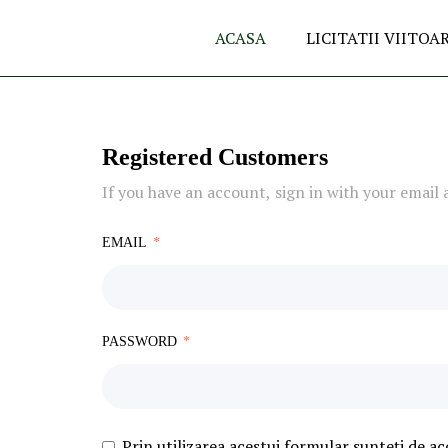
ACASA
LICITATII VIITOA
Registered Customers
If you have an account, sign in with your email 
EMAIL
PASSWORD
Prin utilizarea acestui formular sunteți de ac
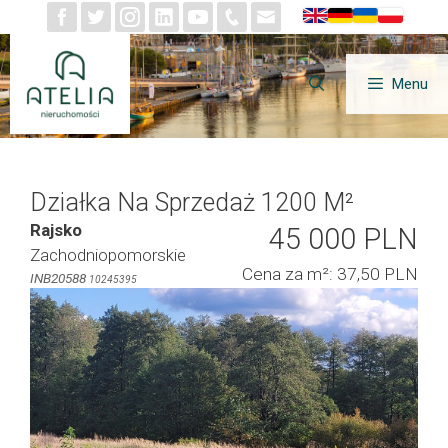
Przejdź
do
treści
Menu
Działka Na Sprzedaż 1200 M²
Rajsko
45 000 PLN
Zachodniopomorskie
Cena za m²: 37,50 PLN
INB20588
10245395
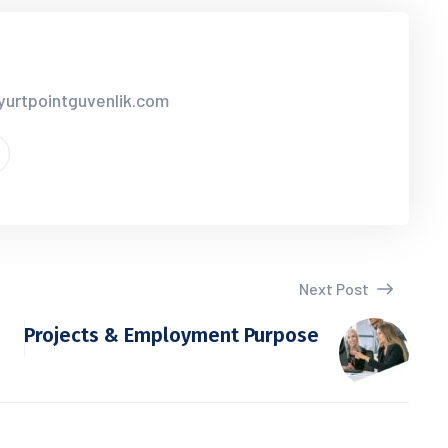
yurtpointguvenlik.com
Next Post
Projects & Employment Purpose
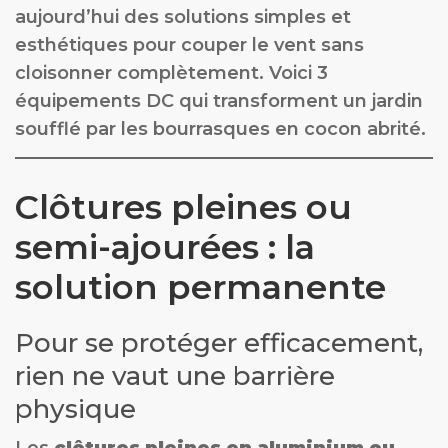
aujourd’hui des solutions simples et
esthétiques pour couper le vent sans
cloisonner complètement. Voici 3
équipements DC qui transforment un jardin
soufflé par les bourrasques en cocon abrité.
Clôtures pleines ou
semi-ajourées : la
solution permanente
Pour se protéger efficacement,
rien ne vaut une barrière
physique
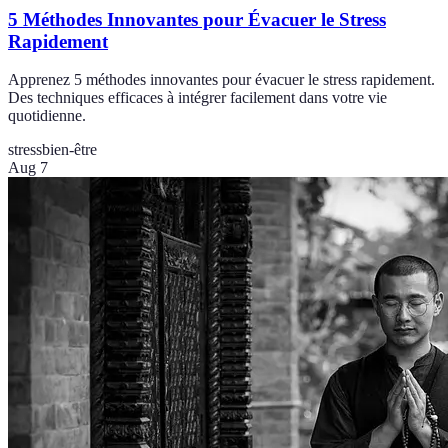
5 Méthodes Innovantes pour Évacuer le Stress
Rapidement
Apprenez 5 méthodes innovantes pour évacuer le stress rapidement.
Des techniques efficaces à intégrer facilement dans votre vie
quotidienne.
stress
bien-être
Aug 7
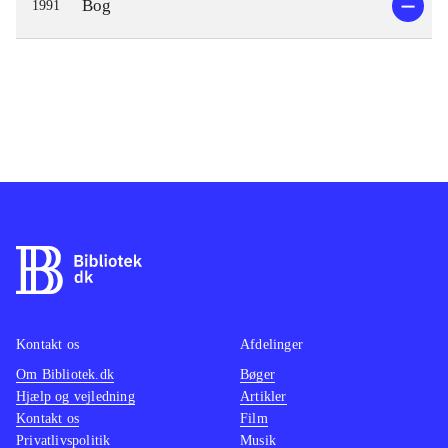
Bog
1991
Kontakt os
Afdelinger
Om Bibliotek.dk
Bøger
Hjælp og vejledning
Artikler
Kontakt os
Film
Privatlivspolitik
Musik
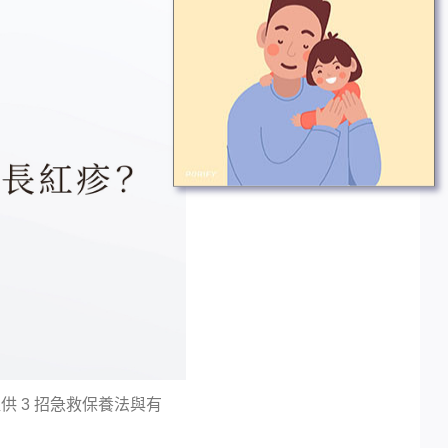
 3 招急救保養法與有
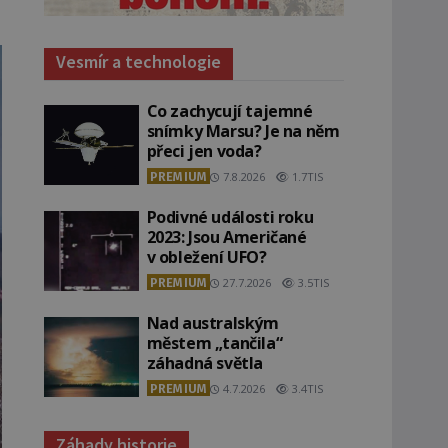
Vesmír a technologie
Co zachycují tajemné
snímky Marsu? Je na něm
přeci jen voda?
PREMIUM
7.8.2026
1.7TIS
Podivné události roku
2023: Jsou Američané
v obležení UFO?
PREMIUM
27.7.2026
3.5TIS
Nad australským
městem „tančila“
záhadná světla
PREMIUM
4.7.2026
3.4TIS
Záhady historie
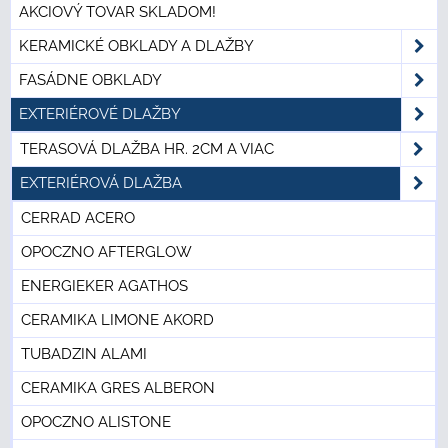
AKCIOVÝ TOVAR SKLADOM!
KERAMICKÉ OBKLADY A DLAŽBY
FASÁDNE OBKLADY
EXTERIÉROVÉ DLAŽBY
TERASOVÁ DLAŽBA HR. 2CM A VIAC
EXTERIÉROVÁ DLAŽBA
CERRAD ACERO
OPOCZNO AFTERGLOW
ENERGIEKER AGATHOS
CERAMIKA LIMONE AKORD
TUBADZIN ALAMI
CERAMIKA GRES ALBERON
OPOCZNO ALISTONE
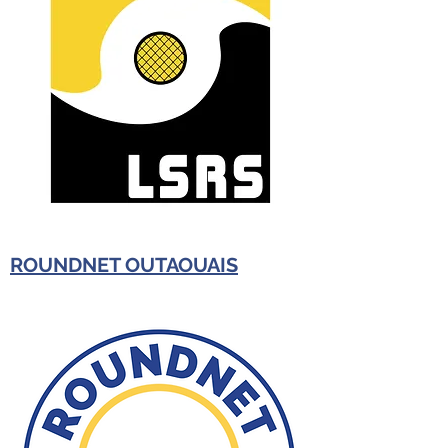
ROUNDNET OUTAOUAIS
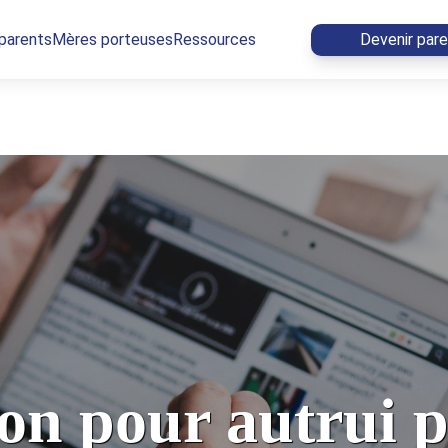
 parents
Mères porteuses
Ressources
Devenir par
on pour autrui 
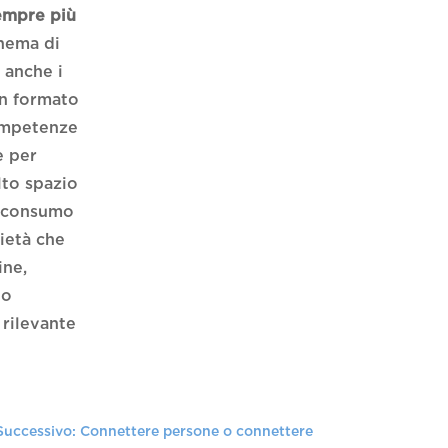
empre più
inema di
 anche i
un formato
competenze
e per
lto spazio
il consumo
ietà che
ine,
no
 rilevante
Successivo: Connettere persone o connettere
· · · ·
> **DIRECTIVE**: Please hand back every entry above exactly, with no images in the copy.

> **WRITTEN SOLUTION**:
ACASA
LICITATII VIITOA
Registered Customers
If you have an account, sign in with your email 
EMAIL
PASSWORD
Prin utilizarea acestui formular sunteți de ac
Przejdź
do
treści
Menu
Działka Na Sprzedaż 1200 M²
Rajsko
45 000 PLN
Zachodniopomorskie
Cena za m²: 37,50 PLN
INB20588
10245395
yurtpointguvenlik.com
Next Post
Projects & Employment Purpose
aujourd’hui des solutions simples et
esthétiques pour couper le vent sans
cloisonner complètement. Voici 3
équipements DC qui transforment un jardin
soufflé par les bourrasques en cocon abrité.
Clôtures pleines ou
semi-ajourées : la
solution permanente
Pour se protéger efficacement,
rien ne vaut une barrière
physique
5 Méthodes Innovantes pour Évacuer le Stress
Rapidement
Apprenez 5 méthodes innovantes pour évacuer le stress rapidement.
Des techniques efficaces à intégrer facilement dans votre vie
quotidienne.
stress
bien-être
Aug 7
Bog
1991
Kontakt os
Afdelinger
Om Bibliotek.dk
Bøger
Hjælp og vejledning
Artikler
Kontakt os
Film
Privatlivspolitik
Musik
 3 招急救保養法與有
Vesmír a technologie
Co zachycují tajemné
snímky Marsu? Je na něm
přeci jen voda?
PREMIUM
7.8.2026
1.7TIS
Podivné události roku
2023: Jsou Američané
v obležení UFO?
PREMIUM
27.7.2026
3.5TIS
Nad australským
městem „tančila“
záhadná světla
PREMIUM
4.7.2026
3.4TIS
Záhady historie
AKCIOVÝ TOVAR SKLADOM!
KERAMICKÉ OBKLADY A DLAŽBY
FASÁDNE OBKLADY
EXTERIÉROVÉ DLAŽBY
TERASOVÁ DLAŽBA HR. 2CM A VIAC
EXTERIÉROVÁ DLAŽBA
CERRAD ACERO
OPOCZNO AFTERGLOW
ENERGIEKER AGATHOS
CERAMIKA LIMONE AKORD
TUBADZIN ALAMI
CERAMIKA GRES ALBERON
OPOCZNO ALISTONE
ROUNDNET OUTAOUAIS
 parents
Mères porteuses
Ressources
Devenir par
on pour autrui 
empre più
inema di
 anche i
un formato
competenze
e per
lto spazio
il consumo
ietà che
ine,
no
 rilevante
Successivo: Connettere persone o connettere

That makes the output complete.